Assuming that your color sensor consists of an RGGB Bayer pattern, OIII in OSC will receive signal through roughly 50% of the pixels, while Ha will receive signal through only 25% of the pixels.
So compared to mono Ha 10h + mono OIII 10h, a 20h OSC dual-band image is roughly equivalent to:
Ha:
20h × 25% = 5h mono-equivalent
OIII:
20h × 50% = 10h mono-equivalent
Since SNR scales with the square root of exposure time:
Ha SNR:
√(5 / 10) ≈ 0.71×
→ OSC Ha is about 70% of the mono Ha SNR
OIII SNR:
√(10 / 10) = 1.0×
→ OSC OIII is theoretically similar to mono OIII SNR
So in practice, OIII may be somewhat comparable, but Ha will be significantly weaker in OSC. On top of that, mono still has advantages from full-resolution sampling, better channel separation, no debayering loss, and generally cleaner narrowband data.

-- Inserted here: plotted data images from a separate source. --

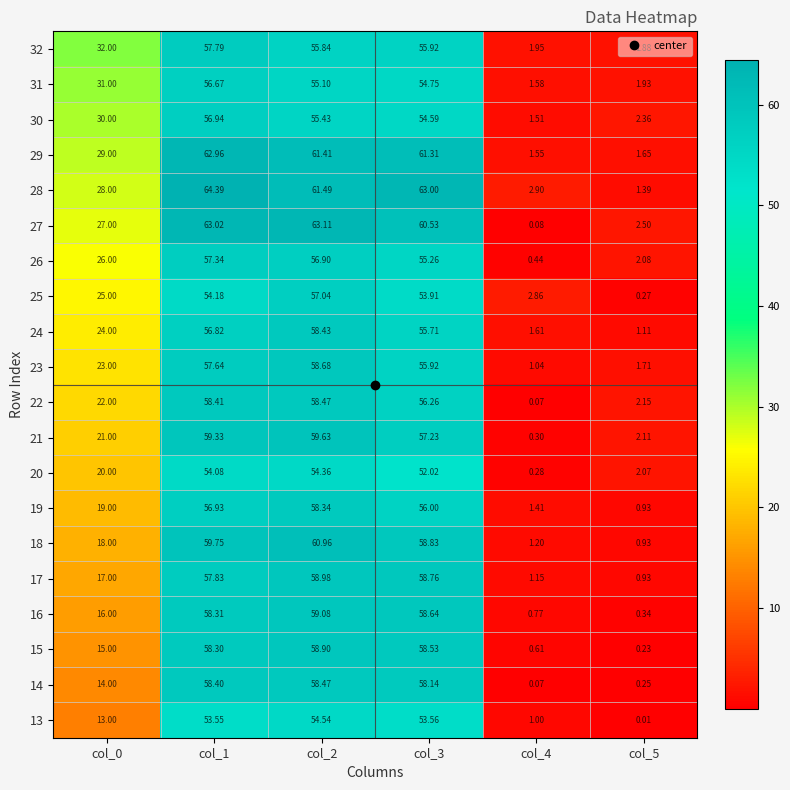

Is the value of 15 at col_4 greater than the value of 28 at col_3?

No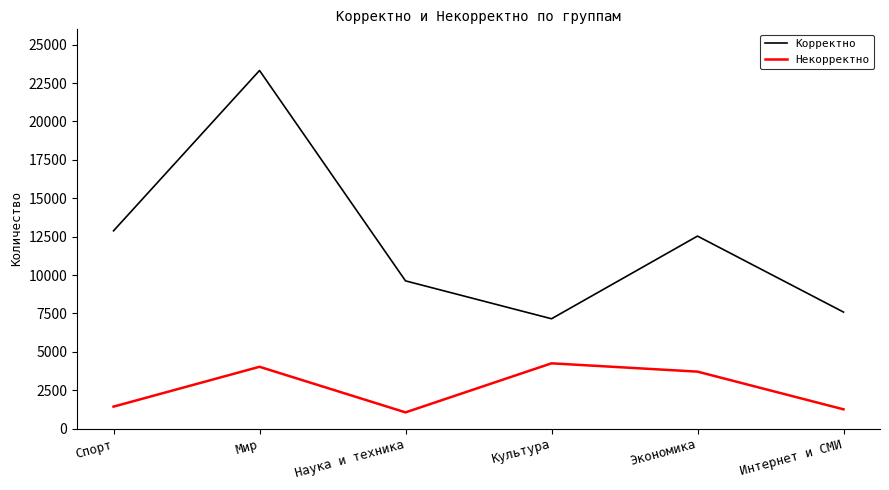

What is the spread (max minus min) of values at Экономика?

8826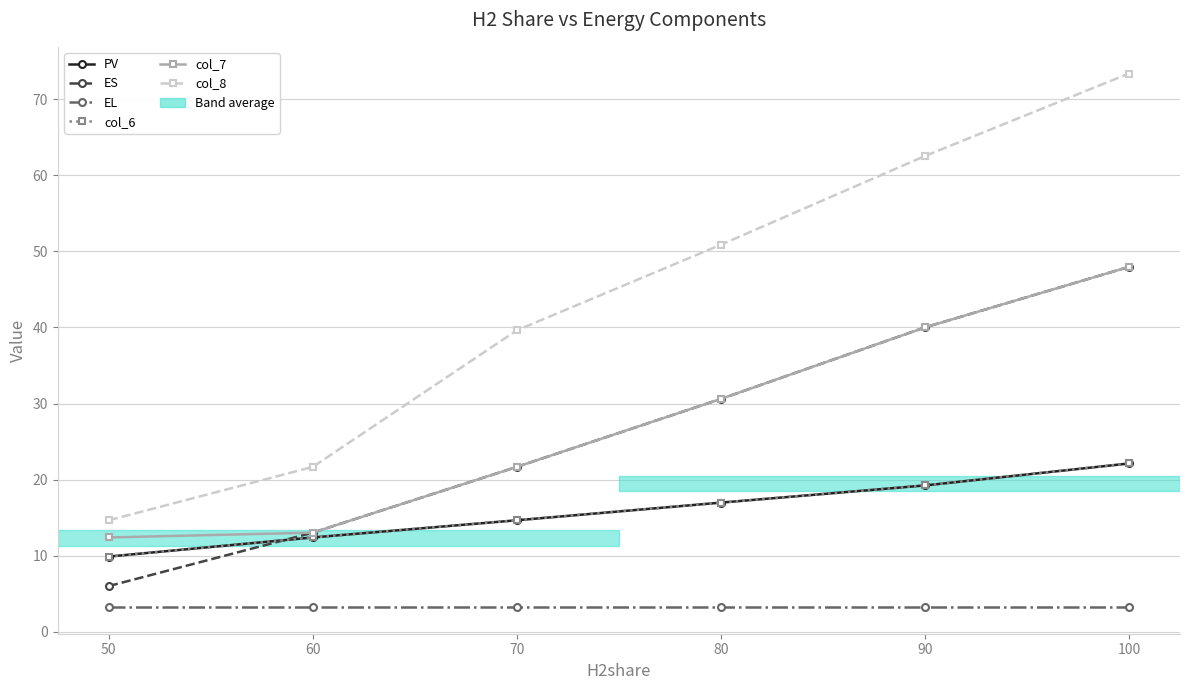

List the series in order of their peak value, lowest first.

EL, PV, col_6, ES, col_7, col_8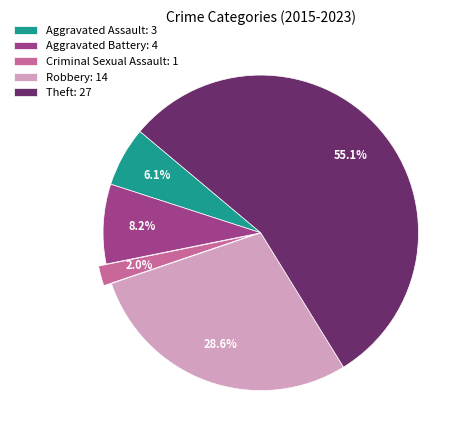

To the nearest percent, what is the combined percentage of Aggravated Battery and Robbery?

37%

However, in reality, many nebulae are Ha-rich but relatively faint in OIII.
For example, with a mono setup, I might only need a few hours of Ha, while I often need 20–30 hours of OIII to bring out the faint oxygen structure. With mono, I can flexibly adjust the exposure ratio between Ha and OIII depending on the target.
But with OSC + dual-band filter, I cannot control that ratio. Every exposure always captures Ha and OIII at the same time, with the fixed Bayer pattern limitation: roughly 25% of the pixels for Ha and 50% for OIII.
So even though OSC dual-band is very efficient and convenient, it is less flexible. If the target needs much more OIII than Ha, mono has a clear advantage because I can dedicate most of the integration time to OIII instead of continuing to collect unnecessary extra Ha.